▸ **Entries shown**

========================

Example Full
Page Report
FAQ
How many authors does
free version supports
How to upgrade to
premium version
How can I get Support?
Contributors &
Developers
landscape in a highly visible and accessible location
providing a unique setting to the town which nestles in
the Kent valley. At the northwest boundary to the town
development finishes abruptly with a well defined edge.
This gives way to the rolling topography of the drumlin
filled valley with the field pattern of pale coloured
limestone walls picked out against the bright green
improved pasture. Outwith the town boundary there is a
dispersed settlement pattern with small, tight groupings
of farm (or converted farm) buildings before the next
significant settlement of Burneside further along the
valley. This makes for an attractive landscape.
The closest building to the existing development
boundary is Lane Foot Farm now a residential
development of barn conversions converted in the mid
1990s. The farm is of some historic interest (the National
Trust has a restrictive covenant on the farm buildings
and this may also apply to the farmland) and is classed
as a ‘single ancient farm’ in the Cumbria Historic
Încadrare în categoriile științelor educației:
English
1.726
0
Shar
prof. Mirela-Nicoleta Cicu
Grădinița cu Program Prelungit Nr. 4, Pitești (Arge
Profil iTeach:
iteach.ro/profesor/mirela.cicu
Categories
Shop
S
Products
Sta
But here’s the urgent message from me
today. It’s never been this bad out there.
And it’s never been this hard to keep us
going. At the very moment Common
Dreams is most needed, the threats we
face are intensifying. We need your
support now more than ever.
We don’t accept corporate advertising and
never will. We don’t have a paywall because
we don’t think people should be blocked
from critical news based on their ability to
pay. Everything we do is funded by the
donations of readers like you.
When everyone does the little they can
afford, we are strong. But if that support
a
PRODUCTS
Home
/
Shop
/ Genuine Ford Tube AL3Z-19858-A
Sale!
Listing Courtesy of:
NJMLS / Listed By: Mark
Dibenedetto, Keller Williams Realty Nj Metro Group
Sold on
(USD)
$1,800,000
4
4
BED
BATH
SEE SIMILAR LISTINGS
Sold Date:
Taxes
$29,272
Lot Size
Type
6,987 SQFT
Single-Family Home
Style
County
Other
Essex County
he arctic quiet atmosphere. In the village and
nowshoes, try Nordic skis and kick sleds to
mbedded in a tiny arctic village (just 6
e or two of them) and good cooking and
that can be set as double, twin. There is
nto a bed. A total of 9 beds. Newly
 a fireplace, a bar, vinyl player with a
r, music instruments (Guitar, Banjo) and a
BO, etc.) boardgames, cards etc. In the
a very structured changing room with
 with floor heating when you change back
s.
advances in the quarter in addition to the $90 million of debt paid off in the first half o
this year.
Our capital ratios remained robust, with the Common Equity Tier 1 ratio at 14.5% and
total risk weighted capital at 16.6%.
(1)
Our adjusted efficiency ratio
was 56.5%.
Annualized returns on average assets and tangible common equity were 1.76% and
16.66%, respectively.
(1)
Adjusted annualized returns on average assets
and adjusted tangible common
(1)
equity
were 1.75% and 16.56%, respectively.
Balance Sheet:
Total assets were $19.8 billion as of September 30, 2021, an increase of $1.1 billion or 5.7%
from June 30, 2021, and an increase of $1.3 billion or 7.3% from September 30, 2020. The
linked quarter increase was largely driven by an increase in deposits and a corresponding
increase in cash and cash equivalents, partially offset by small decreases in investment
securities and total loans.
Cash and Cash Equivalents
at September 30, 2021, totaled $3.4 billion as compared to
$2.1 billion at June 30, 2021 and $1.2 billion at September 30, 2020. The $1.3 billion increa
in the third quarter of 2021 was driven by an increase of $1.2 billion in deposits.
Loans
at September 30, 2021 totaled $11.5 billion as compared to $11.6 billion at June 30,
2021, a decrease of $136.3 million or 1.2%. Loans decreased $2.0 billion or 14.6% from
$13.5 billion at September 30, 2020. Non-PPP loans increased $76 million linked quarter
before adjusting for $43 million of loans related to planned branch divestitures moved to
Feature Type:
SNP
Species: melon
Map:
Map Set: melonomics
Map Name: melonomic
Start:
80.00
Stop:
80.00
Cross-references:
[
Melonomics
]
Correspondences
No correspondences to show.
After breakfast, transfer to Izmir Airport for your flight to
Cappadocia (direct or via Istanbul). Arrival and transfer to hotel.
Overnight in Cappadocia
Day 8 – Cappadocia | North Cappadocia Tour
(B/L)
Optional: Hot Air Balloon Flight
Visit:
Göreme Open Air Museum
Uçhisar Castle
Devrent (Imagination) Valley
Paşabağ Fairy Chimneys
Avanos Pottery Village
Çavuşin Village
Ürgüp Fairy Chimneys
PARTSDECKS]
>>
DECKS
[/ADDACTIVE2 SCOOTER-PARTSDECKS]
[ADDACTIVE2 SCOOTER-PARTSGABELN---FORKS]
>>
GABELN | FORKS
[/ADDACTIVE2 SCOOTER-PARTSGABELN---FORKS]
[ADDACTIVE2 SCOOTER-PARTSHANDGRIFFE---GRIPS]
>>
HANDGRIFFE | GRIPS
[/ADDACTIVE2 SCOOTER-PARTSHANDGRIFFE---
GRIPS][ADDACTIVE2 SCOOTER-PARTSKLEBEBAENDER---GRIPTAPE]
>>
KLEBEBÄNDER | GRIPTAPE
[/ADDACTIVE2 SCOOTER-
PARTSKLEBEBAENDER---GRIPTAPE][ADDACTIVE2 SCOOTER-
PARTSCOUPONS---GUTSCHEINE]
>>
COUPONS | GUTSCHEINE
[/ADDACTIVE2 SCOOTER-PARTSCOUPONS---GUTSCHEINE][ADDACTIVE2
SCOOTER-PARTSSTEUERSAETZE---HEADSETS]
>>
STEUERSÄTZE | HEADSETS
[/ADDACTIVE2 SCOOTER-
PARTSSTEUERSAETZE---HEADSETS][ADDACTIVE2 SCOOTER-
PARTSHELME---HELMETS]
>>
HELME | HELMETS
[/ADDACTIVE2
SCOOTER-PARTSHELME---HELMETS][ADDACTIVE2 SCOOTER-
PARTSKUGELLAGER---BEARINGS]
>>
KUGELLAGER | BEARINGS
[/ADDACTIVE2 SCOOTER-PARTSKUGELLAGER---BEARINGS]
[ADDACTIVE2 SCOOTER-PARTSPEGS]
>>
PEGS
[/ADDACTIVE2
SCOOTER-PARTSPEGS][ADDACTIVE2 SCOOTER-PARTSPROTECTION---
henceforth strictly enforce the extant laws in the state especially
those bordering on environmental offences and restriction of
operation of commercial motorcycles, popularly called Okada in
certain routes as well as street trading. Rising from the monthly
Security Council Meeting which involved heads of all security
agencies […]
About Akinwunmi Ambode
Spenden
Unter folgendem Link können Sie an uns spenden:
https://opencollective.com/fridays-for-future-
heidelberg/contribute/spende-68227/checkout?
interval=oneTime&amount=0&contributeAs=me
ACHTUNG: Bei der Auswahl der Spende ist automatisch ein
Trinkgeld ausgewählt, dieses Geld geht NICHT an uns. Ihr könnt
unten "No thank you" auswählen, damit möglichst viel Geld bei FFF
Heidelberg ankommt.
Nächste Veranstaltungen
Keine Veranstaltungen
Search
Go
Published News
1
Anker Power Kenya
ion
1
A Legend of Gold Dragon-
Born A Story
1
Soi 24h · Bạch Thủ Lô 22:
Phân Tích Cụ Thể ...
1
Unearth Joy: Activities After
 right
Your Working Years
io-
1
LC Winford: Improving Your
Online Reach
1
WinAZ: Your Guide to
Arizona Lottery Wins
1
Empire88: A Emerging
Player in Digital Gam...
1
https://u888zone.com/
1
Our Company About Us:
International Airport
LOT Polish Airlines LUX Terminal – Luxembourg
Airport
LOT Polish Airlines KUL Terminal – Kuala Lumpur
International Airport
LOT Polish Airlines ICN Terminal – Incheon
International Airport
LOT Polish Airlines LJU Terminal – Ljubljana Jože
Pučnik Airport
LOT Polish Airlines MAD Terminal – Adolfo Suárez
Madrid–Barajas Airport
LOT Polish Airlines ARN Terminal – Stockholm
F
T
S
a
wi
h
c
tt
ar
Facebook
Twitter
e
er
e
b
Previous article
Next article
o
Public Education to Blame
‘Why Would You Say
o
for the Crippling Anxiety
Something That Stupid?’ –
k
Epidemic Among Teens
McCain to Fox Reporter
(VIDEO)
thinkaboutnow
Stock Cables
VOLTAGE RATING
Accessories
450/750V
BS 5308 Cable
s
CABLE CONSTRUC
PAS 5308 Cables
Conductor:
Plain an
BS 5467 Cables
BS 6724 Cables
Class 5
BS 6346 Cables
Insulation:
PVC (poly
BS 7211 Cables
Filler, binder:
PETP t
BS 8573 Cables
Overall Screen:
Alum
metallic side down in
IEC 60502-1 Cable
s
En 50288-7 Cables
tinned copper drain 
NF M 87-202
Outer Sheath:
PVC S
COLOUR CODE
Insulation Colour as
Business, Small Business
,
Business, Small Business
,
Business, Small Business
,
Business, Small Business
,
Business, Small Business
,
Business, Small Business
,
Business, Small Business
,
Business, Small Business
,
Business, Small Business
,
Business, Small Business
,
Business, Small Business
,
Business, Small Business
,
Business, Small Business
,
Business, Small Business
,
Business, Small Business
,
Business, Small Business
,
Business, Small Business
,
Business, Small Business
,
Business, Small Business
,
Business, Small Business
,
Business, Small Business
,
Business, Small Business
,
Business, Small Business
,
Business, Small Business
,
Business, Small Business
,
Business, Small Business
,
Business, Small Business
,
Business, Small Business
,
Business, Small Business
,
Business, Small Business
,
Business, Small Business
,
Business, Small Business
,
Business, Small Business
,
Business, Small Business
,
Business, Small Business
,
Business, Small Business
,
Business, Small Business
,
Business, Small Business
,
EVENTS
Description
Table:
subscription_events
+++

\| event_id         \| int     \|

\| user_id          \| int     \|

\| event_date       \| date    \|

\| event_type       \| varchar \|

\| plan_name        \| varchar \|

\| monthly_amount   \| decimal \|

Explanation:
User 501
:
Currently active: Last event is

========================

All that is wanted is a faithful reproduction of the line above with "No correspondences to show.", the line with "[/ADDACTIVE2 SCOOTER-PARTSDECKS]", and every line in between.

▸ **Your response**
No correspondences to show.
After breakfast, transfer to Izmir Airport for your flight to
Cappadocia (direct or via Istanbul). Arrival and transfer to hotel.
Overnight in Cappadocia
Day 8 – Cappadocia | North Cappadocia Tour
(B/L)
Optional: Hot Air Balloon Flight
Visit:
Göreme Open Air Museum
Uçhisar Castle
Devrent (Imagination) Valley
Paşabağ Fairy Chimneys
Avanos Pottery Village
Çavuşin Village
Ürgüp Fairy Chimneys
PARTSDECKS]
>>
DECKS
[/ADDACTIVE2 SCOOTER-PARTSDECKS]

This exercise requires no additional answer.